Couldn't happen, you say? Far-fetched? Way-out? Tilt-off-center? Possible. But the next time you buy an automobile, if it happens to look as if it had just gone through the Battle of the Marne, and the seller is ready to throw into the bargain one of his arms, be particularly careful in explaining to the boss about your grandmother's funeral, when you are actually at Chavez Ravine watching the Dodgers. It'll be a fact that you are the proud possessor of an instrument of truth - manufactured and distributed by an exclusive dealer - in The Twilight Zone.

==Cast==
- Jack Carson as Harvey Hunnicut
- Loring Smith as Honest Luther Grimbley
- George Chandler as car-selling old man
- Jack Ging as young car buyer
- Nan Peterson as young car buyer's wife
- Arte Johnson as Irv
- Patrick Westwood as the premier's aide
- Lee Sabinson as the premier

==Production==
"The Whole Truth" was one of six Twilight Zone episodes shot on videotape instead of film in an attempt to cut costs. By November 1960, The Twilight Zones season two had already broadcast five episodes and finished filming 16. However, at a cost of about $65,000 per episode, the show was exceeding its budget. As a result, six consecutive episodes (production code #173-3662 through #173-3667) were videotaped at CBS Television City and eventually transferred to 16-millimeter film ["kinescoped"] for syndicated rebroadcasts. Total savings on editing and cinematography amounted to around $30,000 for all six entries, not enough to justify the loss of depth of visual perspective, which made the shows look like stage-bound live TV dramas (e.g. Playhouse 90, also produced at CBS). The experiment was deemed a failure and never attempted again.

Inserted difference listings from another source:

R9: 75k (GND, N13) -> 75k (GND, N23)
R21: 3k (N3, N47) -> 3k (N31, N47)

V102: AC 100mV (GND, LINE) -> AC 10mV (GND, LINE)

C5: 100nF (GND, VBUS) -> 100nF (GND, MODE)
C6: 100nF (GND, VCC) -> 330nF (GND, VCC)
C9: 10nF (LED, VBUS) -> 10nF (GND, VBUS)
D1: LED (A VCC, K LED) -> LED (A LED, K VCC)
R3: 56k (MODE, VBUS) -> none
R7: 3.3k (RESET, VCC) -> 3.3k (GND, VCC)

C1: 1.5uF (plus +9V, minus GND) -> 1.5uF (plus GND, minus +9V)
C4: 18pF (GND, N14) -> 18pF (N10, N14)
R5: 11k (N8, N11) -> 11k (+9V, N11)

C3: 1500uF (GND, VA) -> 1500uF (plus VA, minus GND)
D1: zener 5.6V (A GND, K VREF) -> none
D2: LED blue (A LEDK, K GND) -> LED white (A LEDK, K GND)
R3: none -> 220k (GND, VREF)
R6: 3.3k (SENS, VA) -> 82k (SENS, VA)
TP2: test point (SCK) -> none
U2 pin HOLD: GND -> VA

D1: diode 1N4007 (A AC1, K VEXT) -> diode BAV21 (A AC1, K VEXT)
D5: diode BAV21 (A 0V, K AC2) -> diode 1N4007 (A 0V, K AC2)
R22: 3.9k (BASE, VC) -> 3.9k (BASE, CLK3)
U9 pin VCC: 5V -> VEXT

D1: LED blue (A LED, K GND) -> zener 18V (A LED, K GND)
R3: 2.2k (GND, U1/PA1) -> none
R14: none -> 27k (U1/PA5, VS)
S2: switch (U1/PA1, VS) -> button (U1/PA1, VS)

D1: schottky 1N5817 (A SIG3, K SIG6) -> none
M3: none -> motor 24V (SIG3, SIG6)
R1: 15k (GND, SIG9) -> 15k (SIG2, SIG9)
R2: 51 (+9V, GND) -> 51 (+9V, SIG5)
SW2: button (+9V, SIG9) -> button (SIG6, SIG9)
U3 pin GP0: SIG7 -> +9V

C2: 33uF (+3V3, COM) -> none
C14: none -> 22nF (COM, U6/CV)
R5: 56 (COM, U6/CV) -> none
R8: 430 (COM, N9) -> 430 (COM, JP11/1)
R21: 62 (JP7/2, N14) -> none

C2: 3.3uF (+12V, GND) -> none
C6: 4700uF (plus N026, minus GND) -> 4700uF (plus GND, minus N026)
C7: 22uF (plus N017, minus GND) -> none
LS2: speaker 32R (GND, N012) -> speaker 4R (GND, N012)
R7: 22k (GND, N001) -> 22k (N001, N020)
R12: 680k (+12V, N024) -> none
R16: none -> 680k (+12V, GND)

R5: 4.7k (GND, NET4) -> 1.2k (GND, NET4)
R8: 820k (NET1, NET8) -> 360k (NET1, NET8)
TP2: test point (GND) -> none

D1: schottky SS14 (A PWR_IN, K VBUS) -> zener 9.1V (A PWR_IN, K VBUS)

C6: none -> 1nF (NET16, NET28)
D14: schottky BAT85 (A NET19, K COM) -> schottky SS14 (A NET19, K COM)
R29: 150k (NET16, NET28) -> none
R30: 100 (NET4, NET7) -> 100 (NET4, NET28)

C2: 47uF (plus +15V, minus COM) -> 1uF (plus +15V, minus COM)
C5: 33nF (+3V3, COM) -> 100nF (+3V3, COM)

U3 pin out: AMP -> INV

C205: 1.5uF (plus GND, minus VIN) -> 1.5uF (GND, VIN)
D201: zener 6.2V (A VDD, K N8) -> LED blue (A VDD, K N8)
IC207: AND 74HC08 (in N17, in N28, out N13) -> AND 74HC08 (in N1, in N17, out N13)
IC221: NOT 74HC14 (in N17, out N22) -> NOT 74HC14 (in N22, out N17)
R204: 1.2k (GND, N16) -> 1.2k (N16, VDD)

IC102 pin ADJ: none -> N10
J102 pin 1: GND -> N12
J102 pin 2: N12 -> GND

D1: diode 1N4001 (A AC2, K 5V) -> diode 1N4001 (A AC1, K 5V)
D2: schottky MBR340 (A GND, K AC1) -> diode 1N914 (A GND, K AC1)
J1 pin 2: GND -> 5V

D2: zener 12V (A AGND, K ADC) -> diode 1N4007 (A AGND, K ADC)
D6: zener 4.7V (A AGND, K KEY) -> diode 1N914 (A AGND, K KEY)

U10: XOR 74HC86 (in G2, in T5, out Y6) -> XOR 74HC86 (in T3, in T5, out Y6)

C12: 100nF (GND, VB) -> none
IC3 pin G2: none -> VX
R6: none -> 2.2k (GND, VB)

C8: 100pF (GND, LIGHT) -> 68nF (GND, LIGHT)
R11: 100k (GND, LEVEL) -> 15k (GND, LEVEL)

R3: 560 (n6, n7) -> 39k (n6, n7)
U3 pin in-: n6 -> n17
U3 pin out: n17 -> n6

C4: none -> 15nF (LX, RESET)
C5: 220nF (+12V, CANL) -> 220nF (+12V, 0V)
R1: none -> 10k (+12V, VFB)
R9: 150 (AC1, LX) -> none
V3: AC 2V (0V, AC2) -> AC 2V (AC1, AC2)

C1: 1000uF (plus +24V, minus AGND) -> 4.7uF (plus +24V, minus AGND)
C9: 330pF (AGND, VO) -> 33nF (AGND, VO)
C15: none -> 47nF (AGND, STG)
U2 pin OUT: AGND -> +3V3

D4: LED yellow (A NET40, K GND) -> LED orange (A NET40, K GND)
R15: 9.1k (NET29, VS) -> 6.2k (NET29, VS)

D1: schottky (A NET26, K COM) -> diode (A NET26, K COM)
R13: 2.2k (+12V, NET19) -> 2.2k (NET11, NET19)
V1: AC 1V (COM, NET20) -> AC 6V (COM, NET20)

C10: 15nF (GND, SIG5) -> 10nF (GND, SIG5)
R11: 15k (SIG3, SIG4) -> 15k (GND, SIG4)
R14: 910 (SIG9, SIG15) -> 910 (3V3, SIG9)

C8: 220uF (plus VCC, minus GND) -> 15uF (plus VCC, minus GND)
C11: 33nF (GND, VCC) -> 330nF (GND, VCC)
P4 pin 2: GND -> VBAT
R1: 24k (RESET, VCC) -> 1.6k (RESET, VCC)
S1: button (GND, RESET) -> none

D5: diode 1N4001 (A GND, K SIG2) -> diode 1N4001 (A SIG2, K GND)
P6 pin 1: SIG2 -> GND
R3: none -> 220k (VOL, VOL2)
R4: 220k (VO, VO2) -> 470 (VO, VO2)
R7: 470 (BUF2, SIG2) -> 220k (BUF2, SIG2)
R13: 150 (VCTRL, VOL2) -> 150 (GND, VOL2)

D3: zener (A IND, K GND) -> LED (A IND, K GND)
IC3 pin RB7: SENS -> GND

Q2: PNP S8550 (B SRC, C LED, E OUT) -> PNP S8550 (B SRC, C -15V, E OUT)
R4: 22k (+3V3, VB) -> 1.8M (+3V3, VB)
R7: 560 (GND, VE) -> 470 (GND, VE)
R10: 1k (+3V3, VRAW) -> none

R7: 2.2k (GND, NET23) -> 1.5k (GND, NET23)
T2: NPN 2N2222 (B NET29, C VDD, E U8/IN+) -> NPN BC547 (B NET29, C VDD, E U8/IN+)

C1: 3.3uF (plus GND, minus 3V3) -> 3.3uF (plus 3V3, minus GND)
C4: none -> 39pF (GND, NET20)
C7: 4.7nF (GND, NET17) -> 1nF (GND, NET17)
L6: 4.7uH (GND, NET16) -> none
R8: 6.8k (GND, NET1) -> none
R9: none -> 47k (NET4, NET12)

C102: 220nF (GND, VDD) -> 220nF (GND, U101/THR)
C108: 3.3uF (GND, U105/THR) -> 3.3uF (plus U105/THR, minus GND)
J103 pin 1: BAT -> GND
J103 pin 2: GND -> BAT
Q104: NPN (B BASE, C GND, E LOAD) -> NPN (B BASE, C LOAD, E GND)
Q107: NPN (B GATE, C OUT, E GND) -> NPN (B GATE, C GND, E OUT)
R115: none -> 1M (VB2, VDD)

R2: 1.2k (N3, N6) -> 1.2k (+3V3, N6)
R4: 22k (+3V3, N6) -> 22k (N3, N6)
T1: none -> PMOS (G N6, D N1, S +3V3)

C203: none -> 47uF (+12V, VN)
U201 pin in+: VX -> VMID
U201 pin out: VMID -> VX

John F. Kennedy was sworn in as the 35th president of the United States hours before this episode originally aired. Jack Carson's final line was one of the rare times that a current president was actually mentioned during an episode of The Twilight Zone.

In The Twilight Zone radio drama adaption of this episode, the character of the Soviet premier was replaced with an emir from the Middle East.

==Reception==
Zack Handlen, who examined "The Whole Truth" for The A.V. Club in March 2012, viewed it as one of the more comedic episodes of The Twilight Zone, noting that many of the jokes in the episode revolved around stereotypes of dishonest used-car salesmen. Handlen ultimately gave the episode a grade of B−, concluding: The Whole Truth' isn't a great half hour of television, but it does benefit from not trying to force in any redemptive moments."